Toulouse (31)

Procès AZF : Total au dessus des lois ? Desmarest intouchable ?

Brève
15/06/2009

Le procès de l'explosion de l'usine AZF du 21 septembre 2001, commencé le 23 février 2009 touche a sa fin. Mercredi 10 juin, Thierry Desmarest, ex PDG de Total en 2001 et actuel président du Conseil d'administration du groupe était entendu dans le cadre de la « citation directe à comparaître », initiée par des sinistrés.

Mais Total est un groupe puissant. Ainsi, les deux avocats sollicités par les sinistrés pour représenter cette « citation » s'étaient déjà désistés ... le jour de l'ouverture du procès.

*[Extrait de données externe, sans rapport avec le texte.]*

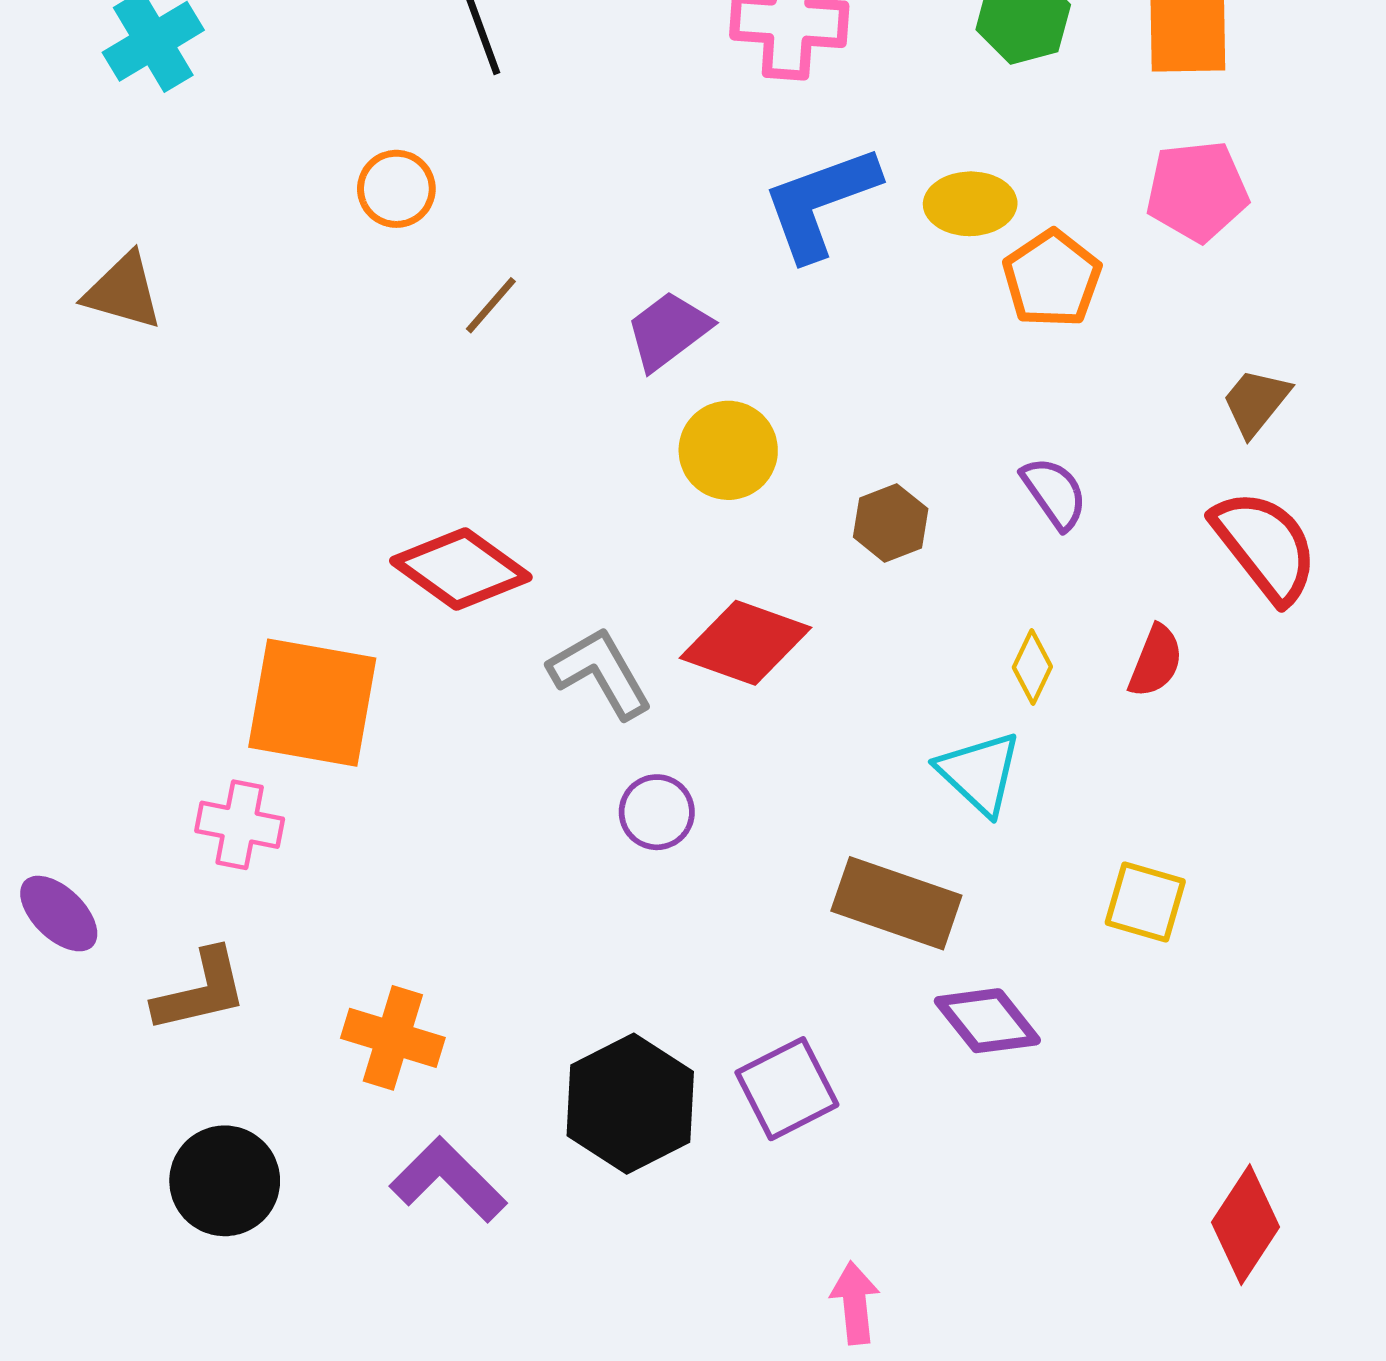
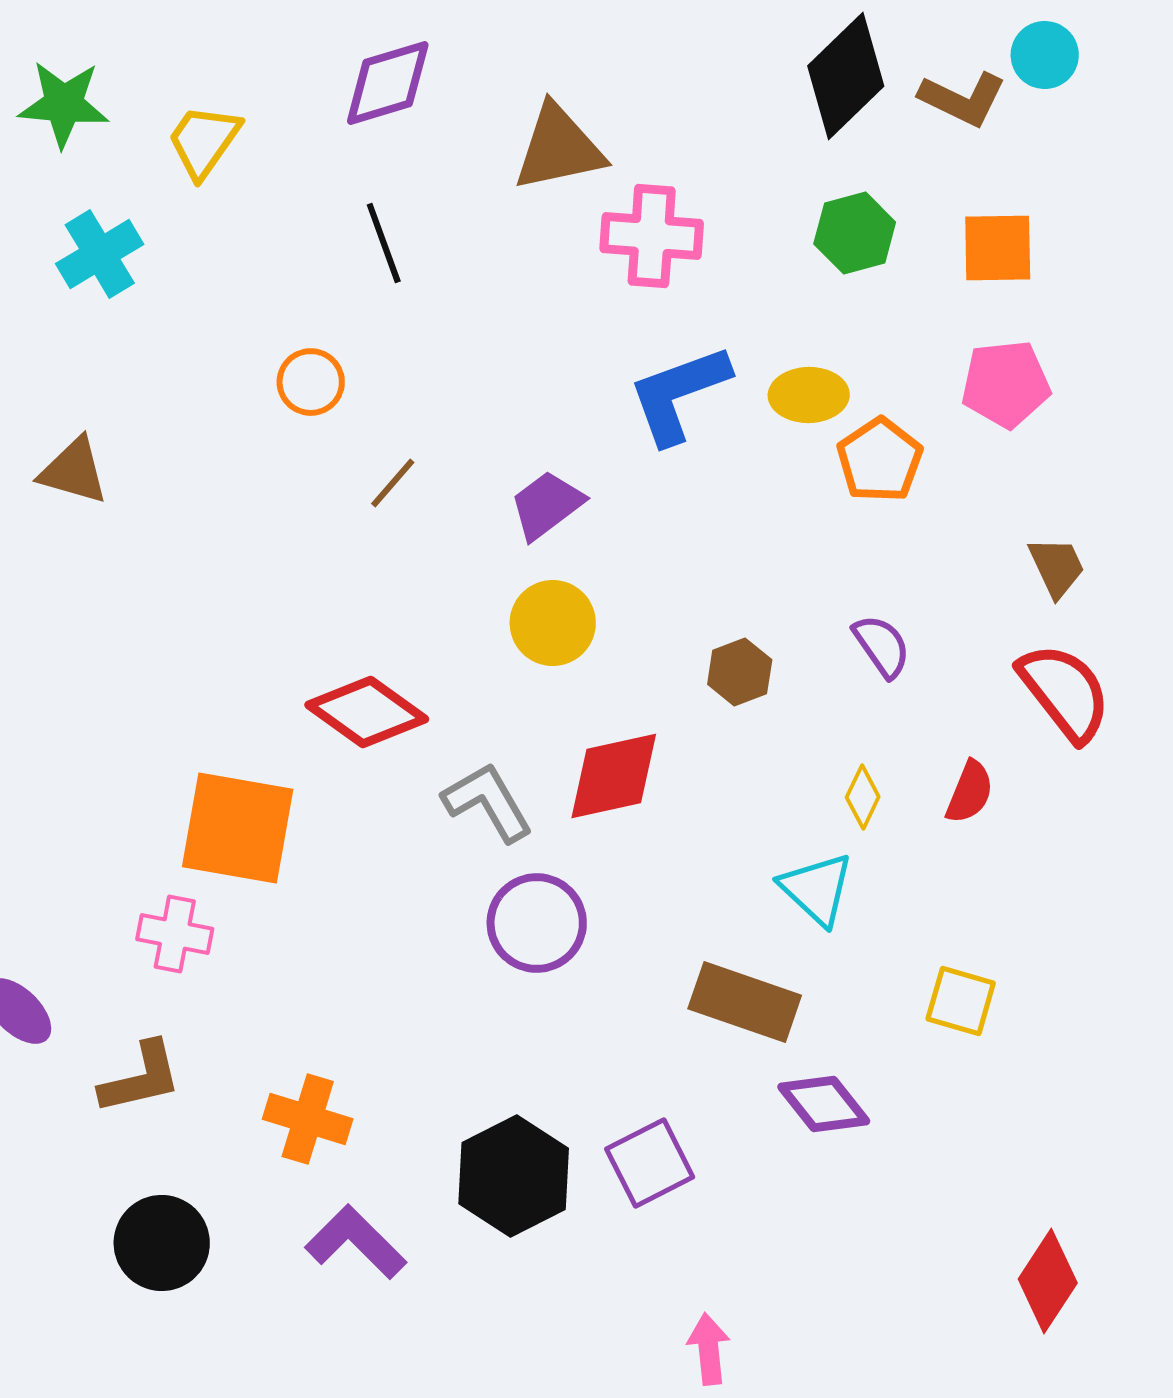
brown trapezoid: (1256, 402) -> (1057, 567), turned 116
yellow circle: (728, 450) -> (553, 623), moved
red diamond: (745, 643) -> (614, 776), turned -32
purple circle: (657, 812) -> (537, 923), size x1.5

Eh bien, le jour de l'audition de Desmarest, et devant ce dernier qui était entendu par le Tribunal, l'avocat commis d'office pour porter la « citation » des sinistrés, s'est présenté pour dire ... qu'il ne plaiderait pas contre Desmarest. Cet épisode a abrégé quelque peu l'audition de Desmarest. Et devant le président embarrassé les soutiens de Total étaient fort satisfaits. Quant aux sinistrés ulcérés de ce énième coup de Jarnac, ils cherchent encore comment poursuivre quand même leur action.

Quant au « prévenu » Desmarest, ex-PDG de Total, il n'avait rien à dire.

Son audition n'aura duré que deux heures pause comprise. Il a su parfaitement jouer la comédie de la compassion, avec le petit tremblement dans la voix au bon moment. Par contre les réponses aux questions des avocats des parties civiles, comme du président, étaient beaucoup plus lapidaires. Lorsque le président s'est fait le porte parole d'une partie civile, en l'occurrence un ex-salarié AZF reprochant la politique du groupe en matière de sous-traitance, d'économie sur la sécurité, il s'est contenté d'affirmer que « la sécurité dans le groupe Total, passe avant tout ».

Il a aussi déclaré qu'en matière de sécurité, Grande Paroisse /AZF avait « de meilleurs résultats que la moyenne de l'industrie chimique ». C'était presque à se demander s'il y a réellement eu une explosion avec 32 morts, des milliers de blessés et des dizaines de milliers de sinistrés.

Les sinistrés avaient voulu marquer le coup en organisant un rassemblement juste avant l'audition de Desmarest. Ils se sont retrouvés à 80 au « rond point du 21 septembre 2001 » (à 500 mètres du lieu du procès). Lors des prises de parole, un ex-salarié d'AZF a résumé ce que tous pensaient : « Je reste convaincu après ces semaines de procès de la culpabilité du trust Total. ... J'ai travaillé pendant plus de 20 ans dans cette usine, j'ai été syndicaliste, et je peux vous dire qu'on ne se battait pas que pour des augmentations de salaires, mais le plus souvent contre les réductions d'effectifs, contre les économies en matière de sécurité, contre les détournements de la législation en matière d'accident du travail, contre le développement de la précarité et de la sous-traitance...

Ce n'est pas Desmarest qui a fait sauter le 221, aucun patron n'a intérêt à faire sauter son usine, mais ils en prennent le risque chaque fois qu'ils font passer leur profit avant tout.».